Stimme DanielX zu. Wäre ja unsinnig der Konvektion entgegenzuwirken. Sitzt der Lüfter im Deckel genau über dem CPU Kühler?


----------



## »EraZeR« (30. April 2009)

*AW: CPU-Kühler Luft nach oben oder zur Seite austreten lassen?*

Ich wollte mir das Lancool K62 Black Ice holen (wenn es draußen ist) Da sind 2 120er im Deckel

http://www.pcgameshardware.de/aid,679142/Neue-Gehaeuseserie-von-Lancool-Dragonlord/Gehaeuse/News/&menu=browser&image_id=990106&article_id=679142&show=original


----------



## PrimeCool3r (30. April 2009)

*AW: CPU-Kühler Luft nach oben oder zur Seite austreten lassen?*

Bei dem Case sitzen die Deckellüfter ja direkt über dem Sockel, das ist perfekt. Wäre ja vllt eine Überlegung wert, die CPU nur über den Lüfter vom Case zu kühlen.
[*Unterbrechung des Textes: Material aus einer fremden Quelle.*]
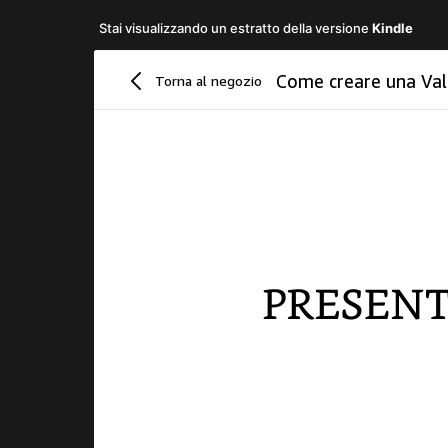
Stai visualizzando un estratto della versione
Kindle
Come creare una Value 
Torna al negozio
Presentaz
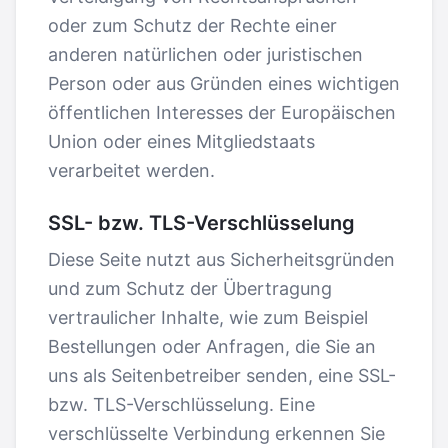
oder zum Schutz der Rechte einer
anderen natürlichen oder juristischen
Person oder aus Gründen eines wichtigen
öffentlichen Interesses der Europäischen
Union oder eines Mitgliedstaats
verarbeitet werden.
SSL- bzw. TLS-Verschlüsselung
Diese Seite nutzt aus Sicherheitsgründen
und zum Schutz der Übertragung
vertraulicher Inhalte, wie zum Beispiel
Bestellungen oder Anfragen, die Sie an
uns als Seitenbetreiber senden, eine SSL-
bzw. TLS-Verschlüsselung. Eine
verschlüsselte Verbindung erkennen Sie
Vorrausgesetzt du hast nen guten CPU Kühler der keinen hohen Luftzug erfordert(Mugen 2). 

MfG


----------



## »EraZeR« (30. April 2009)

*AW: CPU-Kühler Luft nach oben oder zur Seite austreten lassen?*

Ich habe nen Arcting Colling Freezer 7 Pro (siehe Sig). Mir ging es ja um die Ausrichtung. Passiv möchte ich die CPU nicht Kühlen. Der Lüfter ist echt super leise


----------



## _hellgate_ (1. Mai 2009)

*AW: CPU-Kühler Luft nach oben oder zur Seite austreten lassen?*

klinke mich hier mal ein

ich hab als cpu kühler den scythe ninja 2000 hab den lüfter so montiert das er von unten nach oben bläst ( gehäuse:thermaltake v9)


----------



## palladium (1. Mai 2009)

*AW: CPU-Kühler Luft nach oben oder zur Seite austreten lassen?*

Moin,

ich habe den Ninja 2 und ein Antec Three Hundred-Gehäuse mit Abzug nach oben und hinten, den CPU-Lüfter habe ich unter dem Ninja montiert...
Was soll ich sagen...mich frierts...
CPU-Temp bei Prime95 und nach 20 min mit meinem PH II X3 720 BE @ 3100 MHz bei max. 41°...
Überlege mir schon, den Ninja mal passiv laufen zu lassen...aber das Problem sind die Graka und die Gehäuselüfter...Graka und beide Antec-Lüfter sind lauter als der Scythe-CPU-Lüfter...

Gruß Michael


----------



## »EraZeR« (1. Mai 2009)

*AW: CPU-Kühler Luft nach oben oder zur Seite austreten lassen?*

Gut, dann werde ich den Lüfter so ausrichten, dass die Warme Luft nach oben gezogen wird. Muss sowieso den Lüfter nochmal ausrichten. Immoment Kühlt der in Richtung Grafikkarte (Ich habe null Ahnung, warum ich den so ausgerichtet habe. War bestimmt zu der Zeit nicht ganz bei der Sache)


----------